Thursday, August 16, 2018

Certificate in Creative Placemaking Program is Bigger and More Diverse than Ever

By Andrea Orlando, MSJ
     Communications Manager
     The National Consortium for Creative Placemaking

     A dancer, a realtor, an architect, a planner and an theater director walk into a room. It's not a joke. People in these professions will gather in a classroom as part of this year's incoming class of the Certificate in Creative Placemaking program. They hail from 11 states and represent most regions of the country. They are recent college graduates, mid-career professionals and seasoned experts.
    "There's a palpable energy and excitement," said Chris Archer, who co-produces the program for the New Hampshire Institute of Art in collaboration with The National Consortium for Creative Placemaking. "We again are seeing a wide range of professional sectors being represented. This year's group seems to really understand that creative placemaking is not just a trendy term from Wikipedia. It's a craft and a craft that needs to be learned."
     Archer is Associate Dean of Community Education at NHIA. This is the second year of the partnership between NHIA and NCCP. The certificate program was created by NCCP Executive Director, Leonardo Vazquez, PP, and was offered before by Rutgers University and Ohio State University.
     The program is designed for busy people. Students begin with three days of hands-on workshops in New Hampshire. That portion is followed by online instruction and coaching and culminates in the production of a capstone project by each student, a real-world application of creative placemaking strategies.  
      Students will arrive at NHIA in September from Georgia, Kentucky, Mississippi, New Jersey, New York, Ohio, South Carolina, Wisconsin, West Virginia, California, New Hampshire and the District of Columbia. Their job titles include the following: director of dance at a state university; executive and artistic director of a theater company;  a senior planner of a mid-sized city; a destination branding consultant; a project coordinator of a large metropolitan transit authority; and a studio artist. 
      The New Hampshire Community Development Finance Authority is providing five scholarships for New Hampshire residents this year. "We have seen first-hand that integrating arts and culture in our communities can be transformational," wrote Executive Director, Katy Easterly Martey. "We are excited to host a new and impressive class of fellows and look forward to seeing how the program enables them to lead inspiring work that will make a difference in New Hampshire." 
      In fact, many of the students are being sponsored by their employers; municipalities and other organizations, said Archer. "It's impressive to see that these organizations see this as an investment," Archer said.
     This year's class is almost twice as large as last year's class of 14. That cohort included
John Sullivan, a Montclair, NJ resident, high school science teacher, and vice president of Bike and Walk Montclair.
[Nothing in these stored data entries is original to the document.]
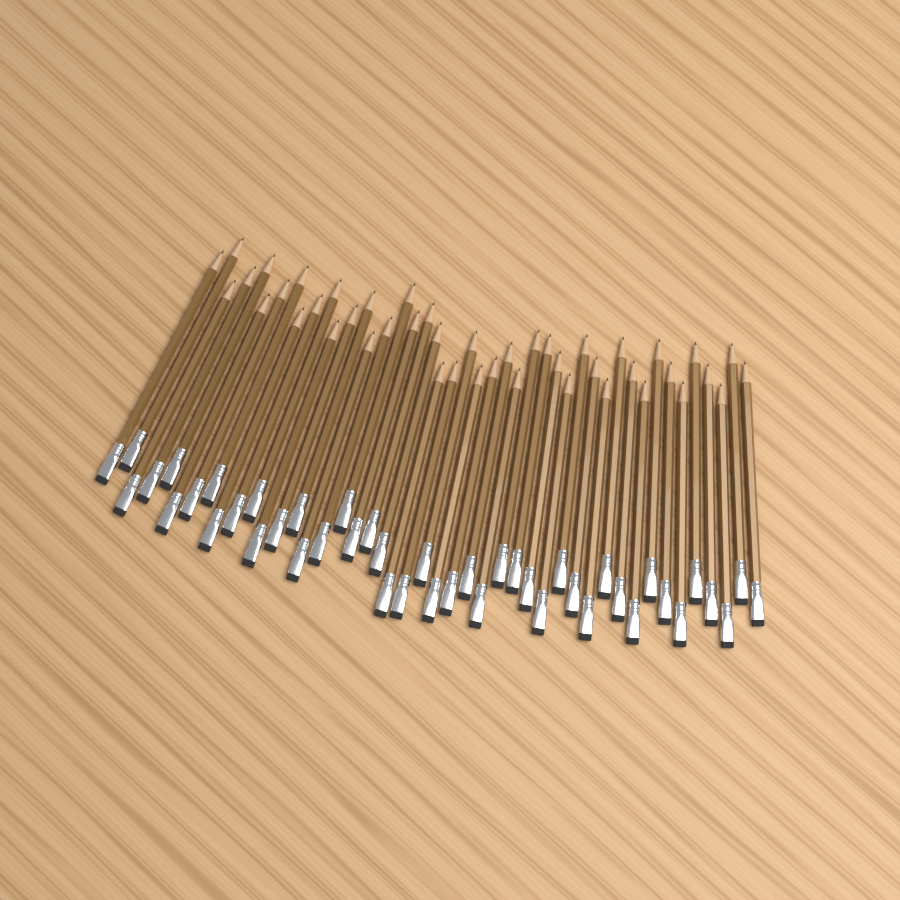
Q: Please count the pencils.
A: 45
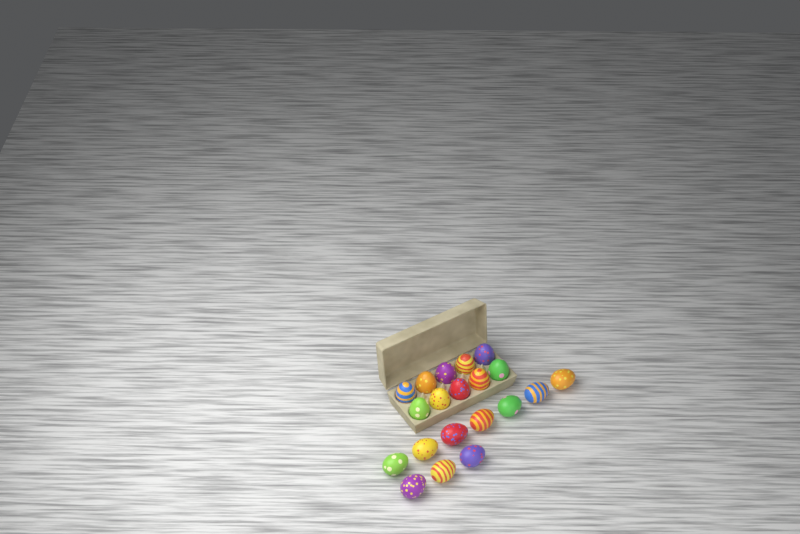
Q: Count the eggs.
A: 20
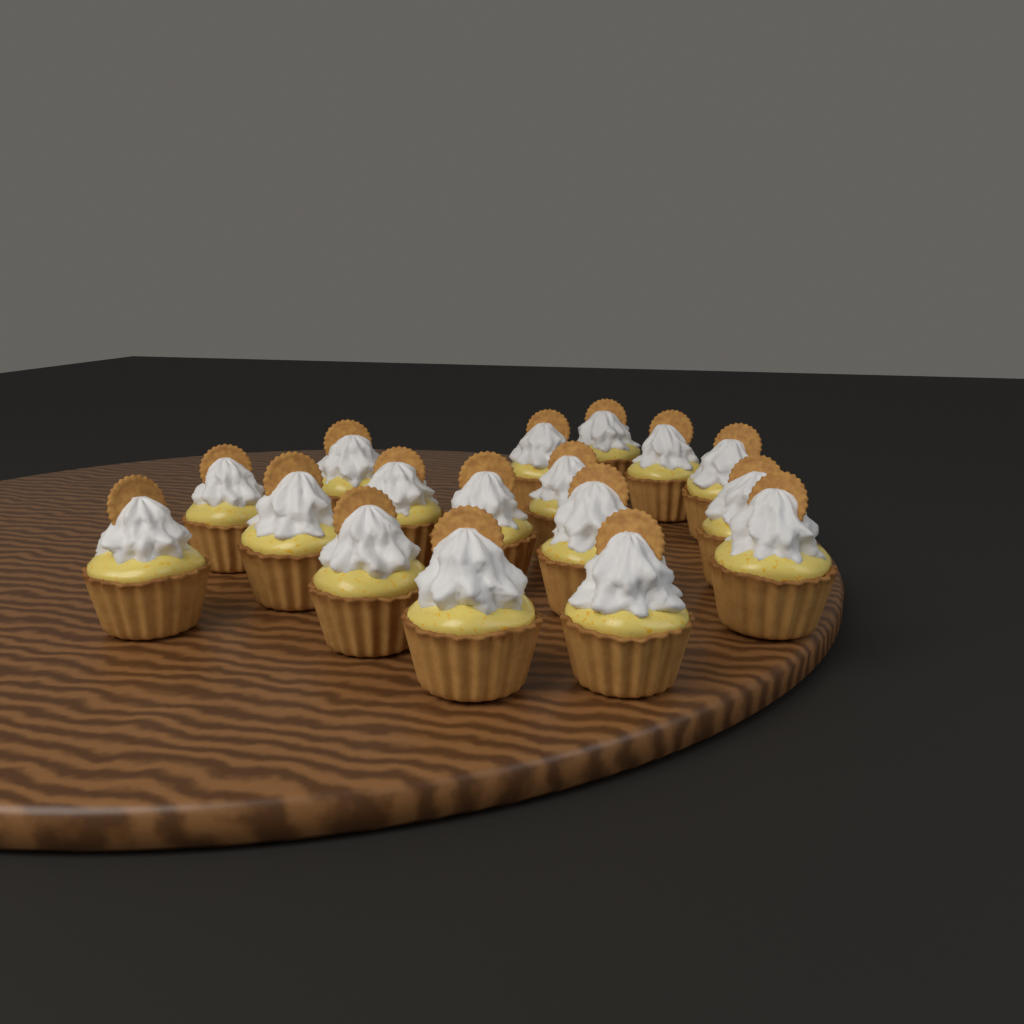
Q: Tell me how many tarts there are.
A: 17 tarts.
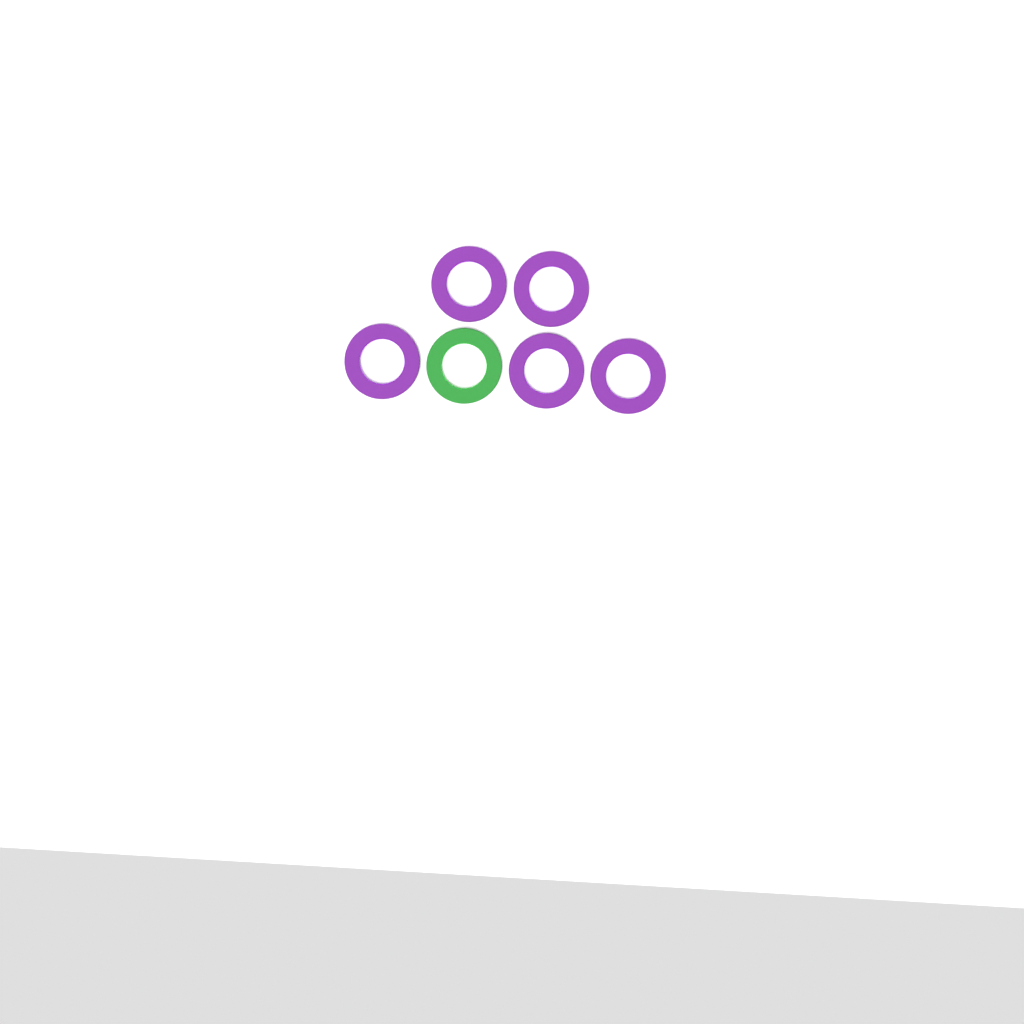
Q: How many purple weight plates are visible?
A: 5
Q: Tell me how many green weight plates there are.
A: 1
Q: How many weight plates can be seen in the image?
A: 6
Sullivan's capstone project will change the character of Montclair's bustling downtown, when two parklets will temporarily replace parking spaces and serve as a spot to gather, perform, and make art until the cooler weather arrives. He wrote in his final paper that he valued what he learned about group facilitation, communication and dynamic and community-driven process. 
      "It was the skills I learned ... that are most directly responsible for me being able to take my tactical urbanism work to the next level!" wrote Sullivan.
      Five seats remain in the program as of this writing.